_Required action_
Every line below between the line holding "40: (974, 185)" and the line holding "64: (336, 348)", inclusive, should be repeated exactly, and all other lines omitted.

_Dataset content_
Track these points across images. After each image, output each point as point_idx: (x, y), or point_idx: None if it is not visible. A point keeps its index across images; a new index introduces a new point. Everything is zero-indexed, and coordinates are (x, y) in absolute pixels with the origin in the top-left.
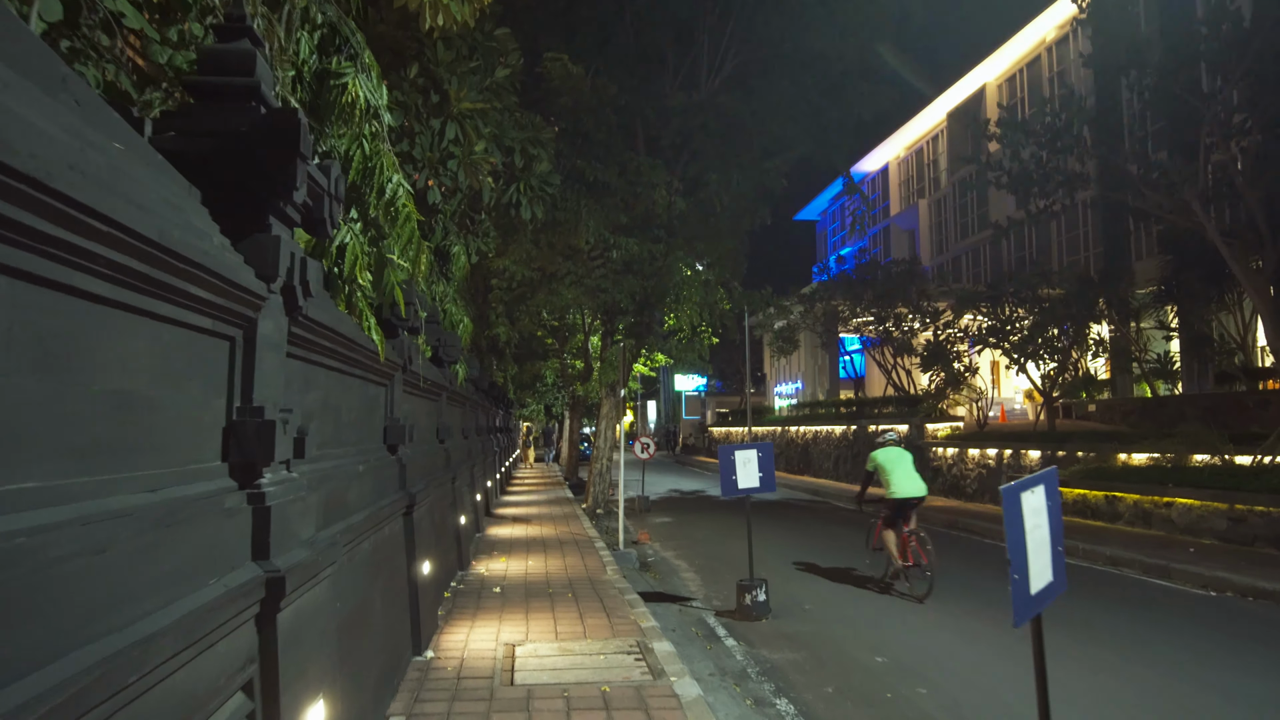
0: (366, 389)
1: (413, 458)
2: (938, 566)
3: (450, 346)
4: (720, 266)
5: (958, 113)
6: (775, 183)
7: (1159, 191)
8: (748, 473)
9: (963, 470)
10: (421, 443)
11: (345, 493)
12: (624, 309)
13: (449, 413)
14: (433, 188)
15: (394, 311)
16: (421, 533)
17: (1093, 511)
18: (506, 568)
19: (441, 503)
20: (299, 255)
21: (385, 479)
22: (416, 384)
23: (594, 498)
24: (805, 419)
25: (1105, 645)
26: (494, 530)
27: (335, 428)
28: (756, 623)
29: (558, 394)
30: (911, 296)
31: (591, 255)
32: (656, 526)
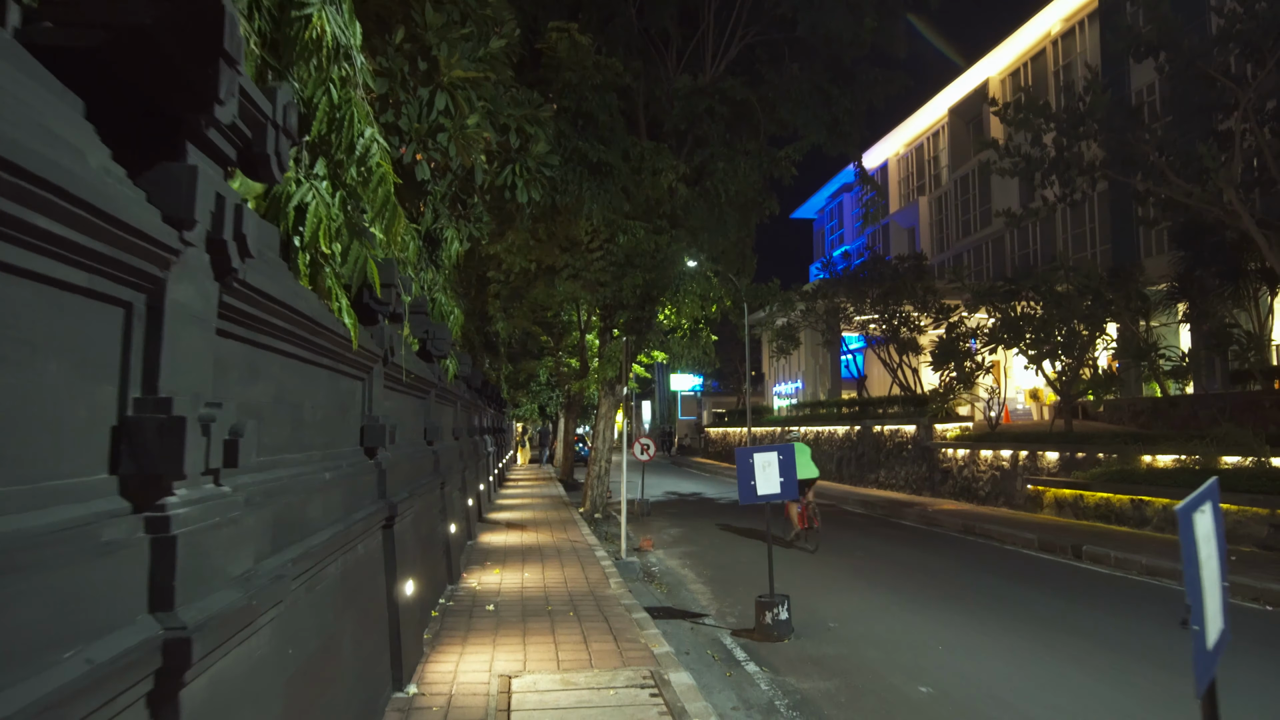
0: (338, 383)
1: (395, 462)
2: (822, 531)
3: (440, 339)
4: (726, 260)
5: (960, 109)
6: (785, 172)
7: (1189, 179)
8: (768, 478)
9: (975, 472)
10: (407, 445)
11: (305, 508)
12: (625, 303)
13: (438, 412)
14: (421, 162)
15: (372, 294)
16: (405, 548)
17: (1117, 516)
18: (501, 581)
19: (429, 511)
20: (232, 201)
21: (360, 488)
22: (399, 379)
23: (592, 501)
24: (806, 419)
25: (1181, 672)
26: (487, 537)
27: (294, 428)
28: (779, 644)
29: (552, 393)
30: (917, 293)
31: (590, 247)
32: (659, 532)
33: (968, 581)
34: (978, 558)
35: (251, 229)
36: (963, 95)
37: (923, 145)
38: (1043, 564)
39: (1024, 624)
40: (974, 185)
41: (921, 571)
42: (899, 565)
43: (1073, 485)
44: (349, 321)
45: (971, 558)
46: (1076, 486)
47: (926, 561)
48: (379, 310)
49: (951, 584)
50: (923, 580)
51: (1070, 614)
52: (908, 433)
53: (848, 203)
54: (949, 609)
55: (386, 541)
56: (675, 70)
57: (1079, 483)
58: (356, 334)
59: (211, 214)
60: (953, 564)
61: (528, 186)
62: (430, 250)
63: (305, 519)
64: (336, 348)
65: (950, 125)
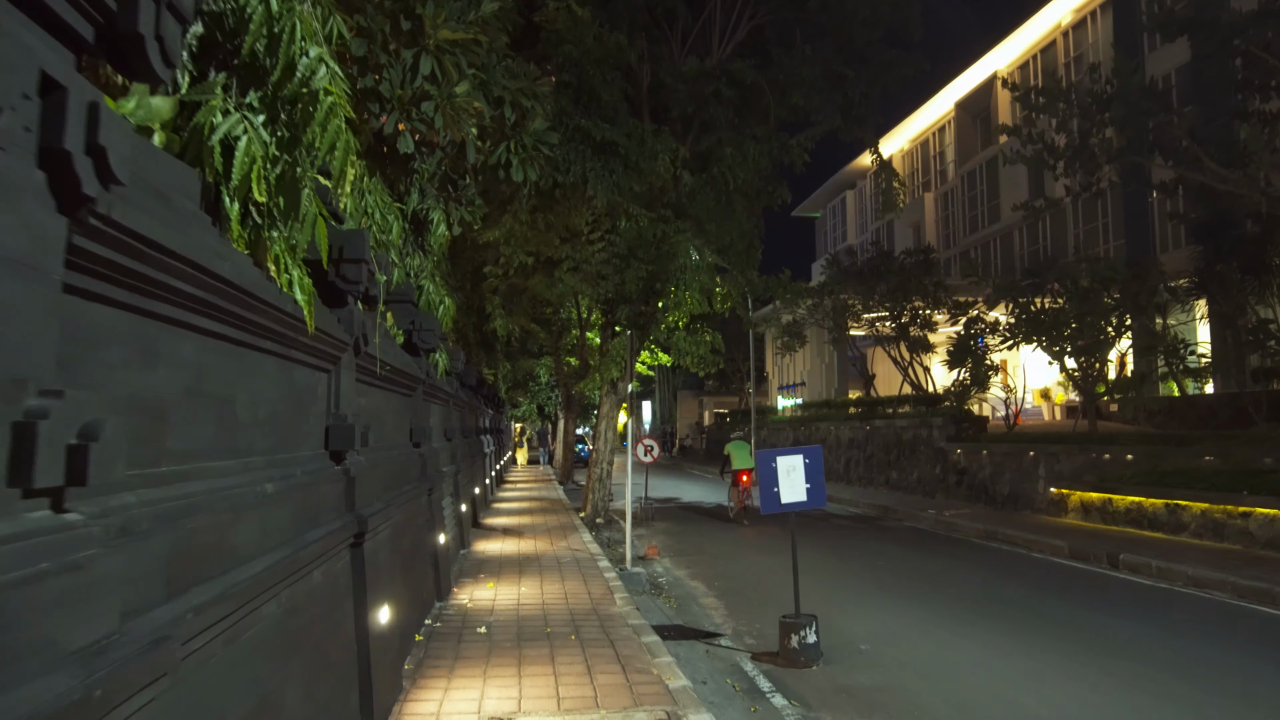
0: (292, 375)
1: (369, 468)
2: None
3: (428, 331)
4: (733, 252)
5: (966, 103)
6: (797, 158)
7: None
8: (792, 483)
9: (992, 474)
10: (387, 448)
11: (230, 531)
12: (628, 297)
13: (426, 411)
14: (404, 133)
15: (339, 271)
16: (379, 568)
17: (1150, 522)
18: (495, 596)
19: (414, 522)
20: (81, 95)
21: (321, 500)
22: (375, 371)
23: (593, 505)
24: (811, 419)
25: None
26: (482, 545)
27: (221, 428)
28: (806, 670)
29: (551, 393)
30: (927, 288)
31: (591, 238)
32: (663, 538)
33: (1003, 595)
34: (1007, 567)
35: (119, 143)
36: (970, 89)
37: (928, 141)
38: (1078, 574)
39: (1076, 646)
40: (981, 180)
41: (951, 582)
42: (925, 575)
43: (1100, 488)
44: (301, 298)
45: (1000, 566)
46: (1104, 490)
47: (953, 571)
48: (348, 290)
49: (986, 597)
50: (954, 593)
51: (1124, 633)
52: (920, 433)
53: (851, 200)
54: (990, 628)
55: (355, 562)
56: (681, 52)
57: (1107, 486)
58: (313, 314)
59: (41, 107)
60: (982, 574)
61: (524, 165)
62: (416, 234)
63: (229, 546)
64: (285, 330)
65: (957, 120)
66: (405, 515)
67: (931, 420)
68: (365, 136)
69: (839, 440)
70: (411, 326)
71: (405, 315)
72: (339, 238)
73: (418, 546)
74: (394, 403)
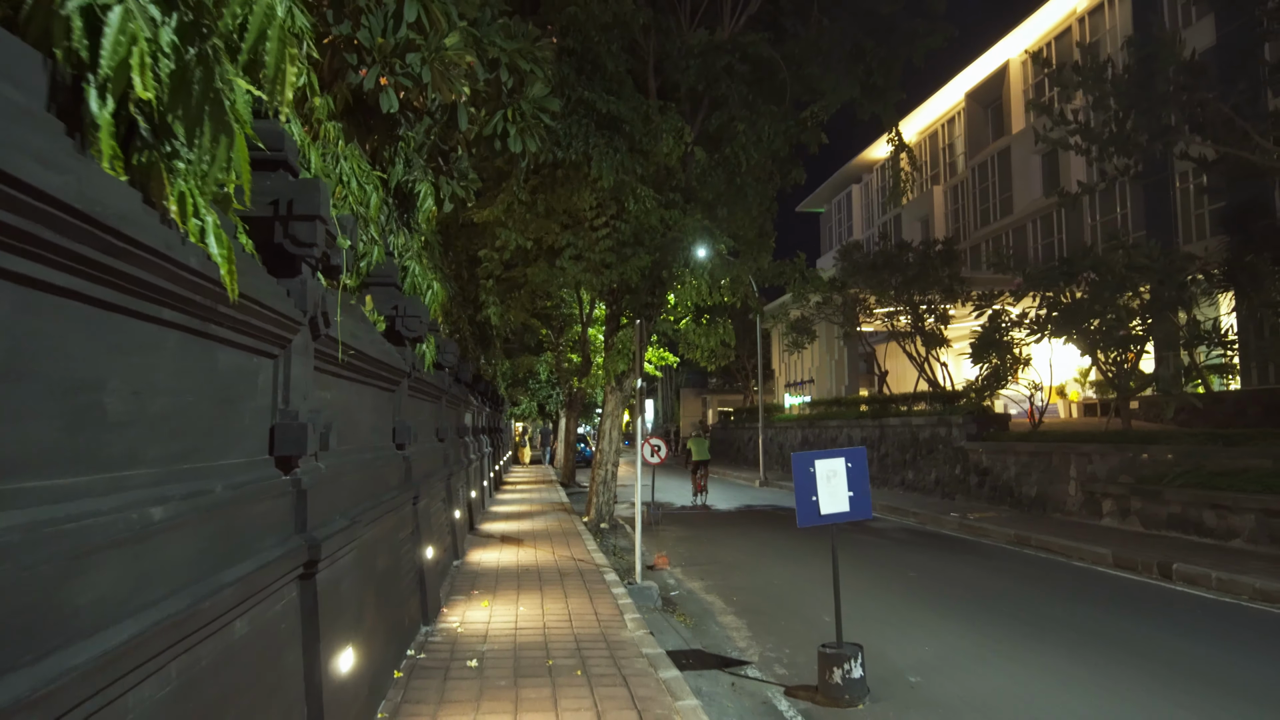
0: (212, 357)
1: (330, 477)
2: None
3: (413, 317)
4: (745, 239)
5: (977, 93)
6: (813, 137)
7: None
8: (832, 491)
9: (1016, 474)
10: (362, 450)
11: (62, 585)
12: (632, 287)
13: (412, 408)
14: (386, 89)
15: (289, 234)
16: (341, 601)
17: (1197, 528)
18: (490, 618)
19: (394, 536)
20: None
21: (250, 522)
22: (337, 358)
23: (597, 510)
24: (820, 418)
25: None
26: (477, 555)
27: (66, 427)
28: (851, 710)
29: (552, 391)
30: (944, 281)
31: (594, 224)
32: (673, 544)
33: (1053, 611)
34: (1049, 578)
35: None
36: (980, 79)
37: (937, 133)
38: (1129, 587)
39: (1157, 676)
40: (993, 172)
41: (993, 596)
42: (964, 588)
43: (1139, 491)
44: (218, 253)
45: (1042, 578)
46: (1143, 492)
47: (992, 583)
48: (300, 255)
49: (1036, 614)
50: (1001, 609)
51: (1205, 659)
52: (938, 431)
53: (856, 194)
54: (1053, 653)
55: (306, 599)
56: (690, 25)
57: (1147, 488)
58: (236, 276)
59: None
60: (1024, 586)
61: (522, 135)
62: (402, 210)
63: (66, 609)
64: (194, 295)
65: (967, 111)
66: (383, 530)
67: (951, 418)
68: (342, 95)
69: (850, 440)
70: (395, 312)
71: (387, 299)
72: (288, 189)
73: (398, 565)
74: (371, 399)
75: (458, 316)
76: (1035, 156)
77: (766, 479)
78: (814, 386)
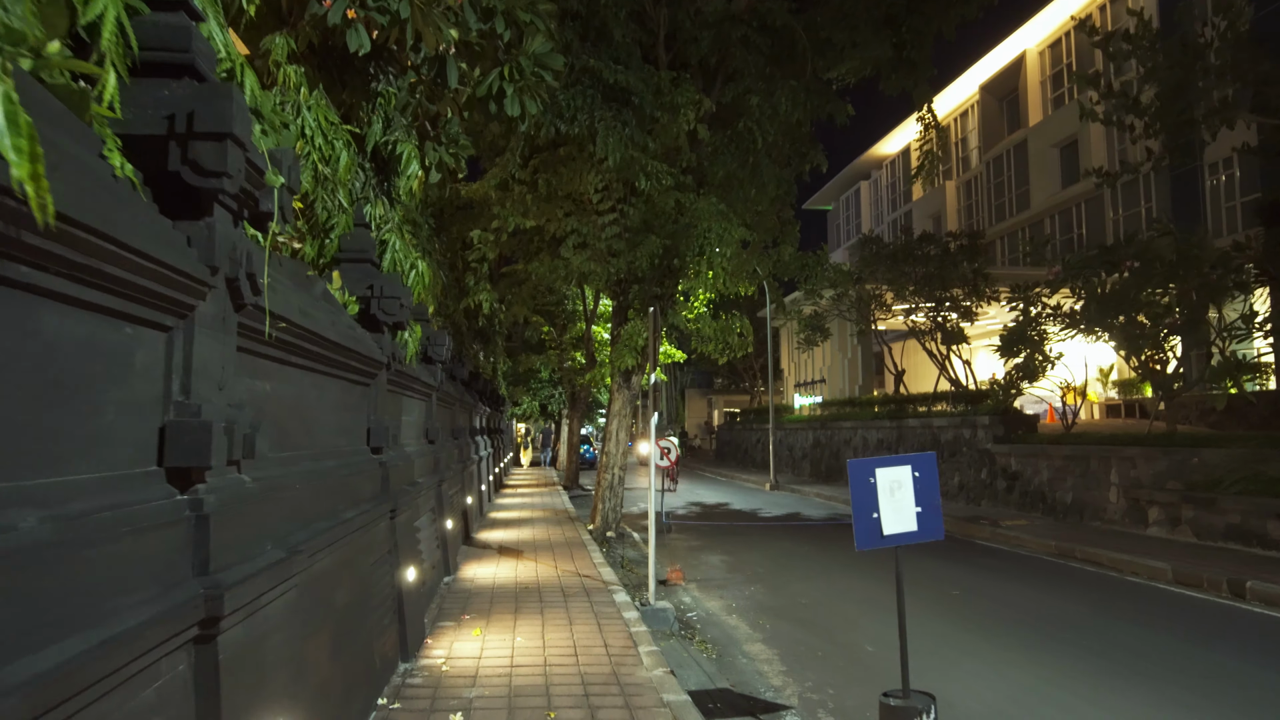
0: (21, 317)
1: (258, 494)
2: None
3: (392, 299)
4: (762, 225)
5: (992, 85)
6: (839, 108)
7: None
8: (897, 506)
9: (1049, 479)
10: (320, 457)
11: None
12: (640, 277)
13: (391, 406)
14: (356, 25)
15: (190, 155)
16: (260, 669)
17: (1260, 540)
18: (482, 651)
19: (359, 564)
20: None
21: (87, 573)
22: (276, 339)
23: (603, 517)
24: (833, 419)
25: None
26: (472, 569)
27: None
28: None
29: (555, 390)
30: (968, 276)
31: (599, 209)
32: (685, 555)
33: (1127, 640)
34: (1107, 597)
35: None
36: (996, 70)
37: (949, 127)
38: (1202, 608)
39: None
40: (1009, 166)
41: (1052, 620)
42: (1017, 610)
43: (1191, 498)
44: (6, 143)
45: (1099, 596)
46: (1197, 500)
47: (1046, 604)
48: (207, 189)
49: (1108, 643)
50: (1066, 638)
51: None
52: (961, 433)
53: (865, 191)
54: (1145, 697)
55: (202, 672)
56: None
57: (1199, 495)
58: (42, 182)
59: None
60: (1084, 608)
61: (521, 95)
62: (381, 176)
63: None
64: None
65: (982, 104)
66: (346, 554)
67: (975, 419)
68: (305, 35)
69: (865, 442)
70: (370, 293)
71: (361, 278)
72: (187, 98)
73: (367, 596)
74: (337, 394)
75: (453, 310)
76: (1054, 149)
77: (777, 482)
78: (825, 386)
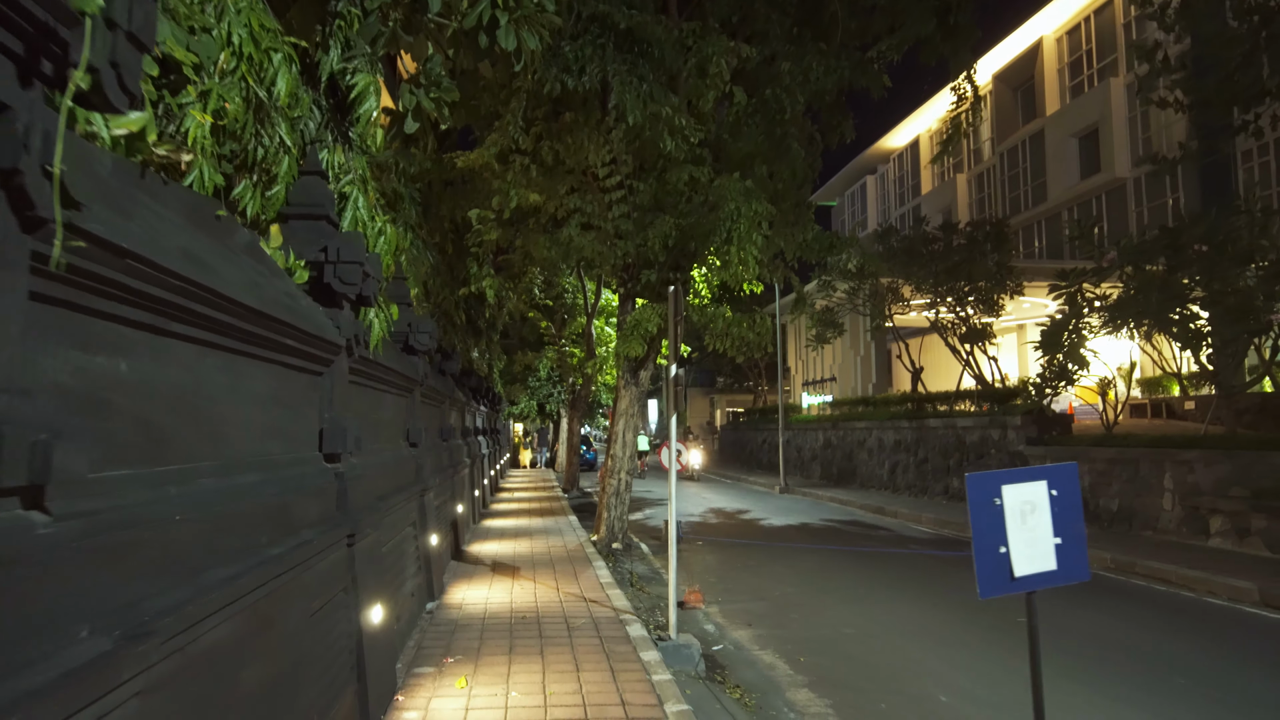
0: None
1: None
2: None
3: (351, 264)
4: (785, 204)
5: (1007, 74)
6: (875, 80)
7: None
8: (1031, 537)
9: (1095, 485)
10: (222, 469)
11: None
12: (652, 261)
13: (355, 402)
14: None
15: None
16: None
17: None
18: (466, 712)
19: (286, 620)
20: None
21: None
22: (95, 284)
23: (608, 527)
24: (844, 419)
25: None
26: (461, 592)
27: None
28: None
29: (553, 390)
30: (992, 268)
31: (606, 185)
32: (706, 575)
33: (1254, 687)
34: (1198, 624)
35: None
36: (1010, 59)
37: (960, 119)
38: None
39: None
40: (1024, 158)
41: (1151, 658)
42: (1101, 644)
43: (1263, 507)
44: None
45: (1189, 624)
46: (1270, 510)
47: (1132, 636)
48: None
49: (1230, 689)
50: (1176, 684)
51: None
52: (989, 434)
53: (871, 185)
54: None
55: None
56: None
57: (1272, 504)
58: None
59: None
60: (1180, 641)
61: (516, 27)
62: (339, 116)
63: None
64: None
65: (996, 93)
66: (262, 614)
67: (1005, 419)
68: None
69: (881, 443)
70: (324, 257)
71: (313, 238)
72: None
73: (301, 656)
74: (267, 383)
75: (445, 298)
76: (1072, 139)
77: (788, 485)
78: (835, 385)
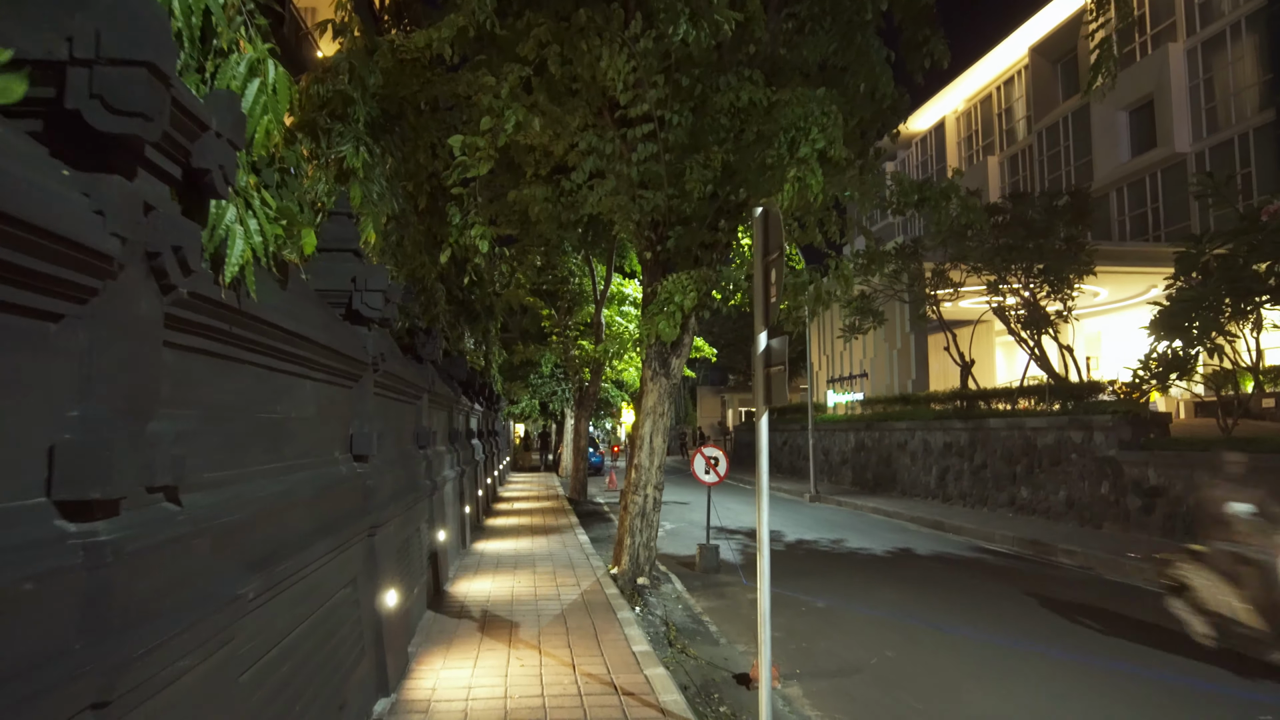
0: None
1: None
2: None
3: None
4: (851, 135)
5: (1044, 47)
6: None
7: None
8: None
9: (1201, 500)
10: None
11: None
12: (686, 216)
13: (294, 400)
14: None
15: None
16: None
17: None
18: None
19: None
20: None
21: None
22: None
23: (631, 556)
24: (879, 419)
25: None
26: (430, 677)
27: None
28: None
29: (557, 387)
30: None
31: (630, 117)
32: (751, 621)
33: None
34: None
35: None
36: (1049, 30)
37: (990, 97)
38: None
39: None
40: (1066, 136)
41: None
42: None
43: None
44: None
45: None
46: None
47: None
48: None
49: None
50: None
51: None
52: (1069, 436)
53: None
54: None
55: None
56: None
57: None
58: None
59: None
60: None
61: None
62: None
63: None
64: None
65: (1033, 67)
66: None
67: (1091, 419)
68: None
69: (927, 446)
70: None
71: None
72: None
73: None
74: None
75: (420, 263)
76: (1122, 114)
77: (818, 493)
78: (867, 382)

_Solved problem_
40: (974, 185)
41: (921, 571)
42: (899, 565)
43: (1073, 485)
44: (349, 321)
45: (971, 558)
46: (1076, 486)
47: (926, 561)
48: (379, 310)
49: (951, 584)
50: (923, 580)
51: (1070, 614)
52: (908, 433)
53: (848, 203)
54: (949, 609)
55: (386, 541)
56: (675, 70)
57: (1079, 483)
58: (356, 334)
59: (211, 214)
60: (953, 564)
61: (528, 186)
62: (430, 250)
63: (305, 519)
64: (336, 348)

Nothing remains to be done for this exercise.